The Canadian Act respecting not-for-profit corporations
On October 17, 2011, the new Act respecting not-for-profit corporations and certain other corporations came into force. It is the first substantial change in federal non-profit legislation since 1919. This type of organisation was previously covered by the Canada business corporations Act part II. In recent years, most organisations were constituted under the Quebec companies Act, given the heavy procedural burden that was attached to the federal Part II corporations. Nevertheless, a certain number of corporations are in existence under the federal Act Part II and are still in active operation today. In the future, consideration should be had to the new Federal Act instead of Part III of the Quebec companies Act, namely but without limitation for the reasons hereafter expressed.
The new Act is in line with modern legislation on business corporations. Namely, it provides for the constitution of the corporation by filing of articles and not by letters patent, as it used to be; this is equivalent to a filing procedure rather than a ministerial authorization. The new Act also allows the corporation to revert to financing in a manner comparable to the financing of regular corporations.
In order to distinguish a corporation created under the Act from a regular corporation, the former have and shall use a specific name or a number, but always with one of the following terms: association, center, centre, foundation, fondation, institute, institut or society.
As for the activities of the corporation, it is no more required to specify the purpose and goals of the corporation in the incorporation documents. A simple declaration of intention will suffice.
The provisions of the Act concerning the financing of not-for-profit corporations are generally in line with the Quebec Act Respecting the transfer of securities and the establishment of security entitlements. The new federal Act even goes one step further by allowing the issuance of bearer’s titles which is not exactly the North-American trend as this type of title is often used for illegal traffic or money laundering.
The Act provides for a board of directors of one or more persons; if the corporation is considered under the Act as a soliciting corporation, it shall not have fewer than three directors, at least two of whom are not officers or employees of the corporation or its affiliates.

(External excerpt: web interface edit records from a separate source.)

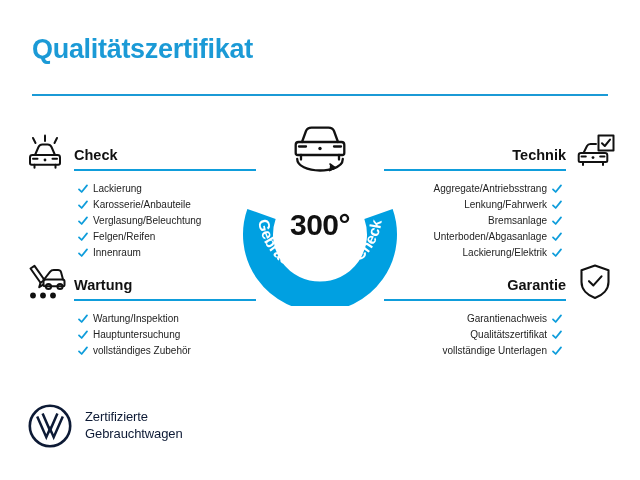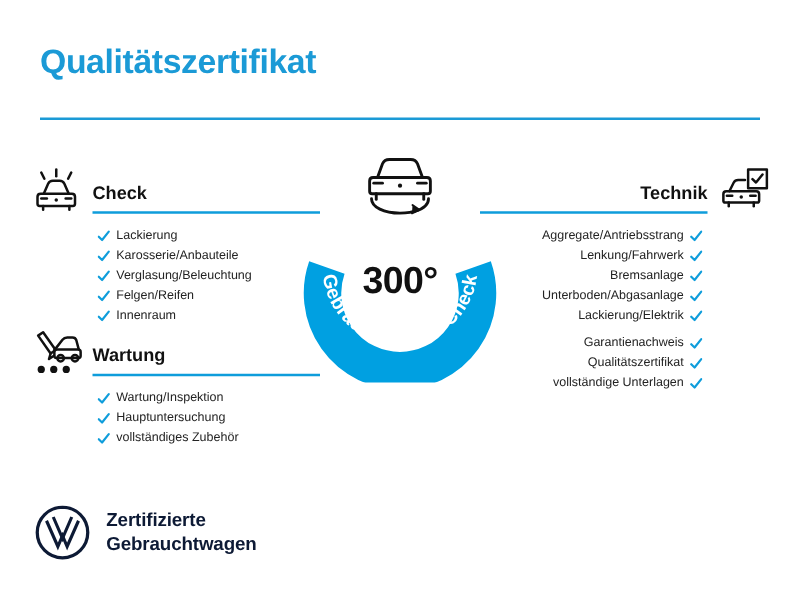--- a/index.html
+++ b/index.html
@@ -146,22 +146,22 @@
   .footer {
     position: absolute;
     left: 28px;
     top: 404px;
     display: flex;
     align-items: center;
     gap: 13px;
   }
   .vw-mark { width: 44px; height: 44px; display: block; }
   .vw-text {
-    font-size: 15px;
-    font-weight: bold;
+    font-size: 13px;
+    font-weight: normal;
     line-height: 1.28;
     color: #0d1a35;
     letter-spacing: -0.1px;
   }
 </style>
 </head>
 <body>
 
 <div class="page-title">Qualitätszertifikat</div>
 <div class="title-rule"></div>
@@ -352,20 +352,32 @@
     <li>
       <svg class="tick" viewBox="0 0 12 12">
           <path d="M 1.2 6.4 L 4.4 9.6 L 10.8 1.6" fill="none" stroke="#0f9ddb" stroke-width="2.1" stroke-linecap="round" stroke-linejoin="round"></path>
         </svg>
       <span>Lackierung/Elektrik</span>
     </li>
   </ul>
 </div>
 
 <div class="section sec-garantie sec-right">
+  <div class="sec-head">
+    <svg class="sec-icon" viewBox="0 0 42 40">
+      <g fill="none" stroke="#111111" stroke-width="2.1" stroke-linecap="round" stroke-linejoin="round">
+        <path d="M 21 3.5 L 34.5 8.2 L 34.5 20 C 34.5 27.5 28.6 33.2 21 36 C 13.4 33.2 7.5 27.5 7.5 20 L 7.5 8.2 Z"></path>
+        <path d="M 15 19.2 L 19.4 23.4 L 27.5 14.4"></path>
+      </g>
+    </svg>
+    <div class="sec-title-wrap">
+      <div class="sec-title">Garantie</div>
+      <div class="sec-rule"></div>
+    </div>
+  </div>
   <ul class="check-list">
     <li>
       <svg class="tick" viewBox="0 0 12 12">
           <path d="M 1.2 6.4 L 4.4 9.6 L 10.8 1.6" fill="none" stroke="#0f9ddb" stroke-width="2.1" stroke-linecap="round" stroke-linejoin="round"></path>
         </svg>
       <span>Garantienachweis</span>
     </li>
     <li>
       <svg class="tick" viewBox="0 0 12 12">
           <path d="M 1.2 6.4 L 4.4 9.6 L 10.8 1.6" fill="none" stroke="#0f9ddb" stroke-width="2.1" stroke-linecap="round" stroke-linejoin="round"></path>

If the corporation is not a soliciting corporation, a unanimous members’ agreement may be signed to limit or restrict in whole or in part the powers of the directors, just like a unanimous shareholders’ agreement for regular corporations.
A new concept appears in the Act: the consensus. The bylaws may provide for the directors or the members to take most decision by way of consensus rather than by way of vote. Some restrictions apply.
Categories of membership are part of the articles of incorporation but the conditions of admission, the procedure for exclusion and other information on each category will be found in the bylaws. Consequently, the not-for-profit corporation is not cast into a tight incorporation structure. The member’s share in the corporation is not transferable, except to the corporation itself.
The main concept of the Act is the distinction between a soliciting corporation (SC) and a non-soliciting corporation (NSC). The SCs are those receiving directly or indirectly public funds from donations or subsidies which in fact means any donation from outside of the corporation. If, in any given financial year, the corporation receives $10,000.00 or more by donations from non-members or any financial assistance from a governmental organisation or from another SC, then the corporation is qualified as SC and shall abide by the rules imposed in various respects by the Act. Any corporation that does not answer to the above criterias shall be considered NSC. The distinction is important, namely as to the type of financial statements required to be made. For example, a SC whose annual gross revenue is between $50,000.00 and $250,000.00 is not required to have audited financial statements if the members so decide but if the annual gross revenue exceeds $250,000.00$, an audit will be required: as for NSCs, if the annual gross revenue is $1,000,000.00 or more, the audit will be required.
The distinction between SCs and NSCs is also important in other circumstances such as the dissolution while only the latter may distribute its assets to its members; this is a new concept in non-profit organisations.
It is important to note that all corporations incorporated under Part II of the Canada corporations Act must proceed to the transition to the new Act within three years from October 17, 2011 failing which, they shall be automatically dissolved.
Finally, we wish to draw your attention to the notion of charity organisation under the Income tax Act. These provisions remain unchanged and the corporation shall, to maintain its charity qualification, make sure that the Canada Revenue Agency requirements continue to be met at the time of transition and on a continuous basis thereafter. The corporation constituted under the new Act is not necessarily a charity organisation as defined in the Income tax Act; these are two different things.
This bulletin is intended as a general information instrument and is not to be considered as a legal advice or opinion on any of the issues raised.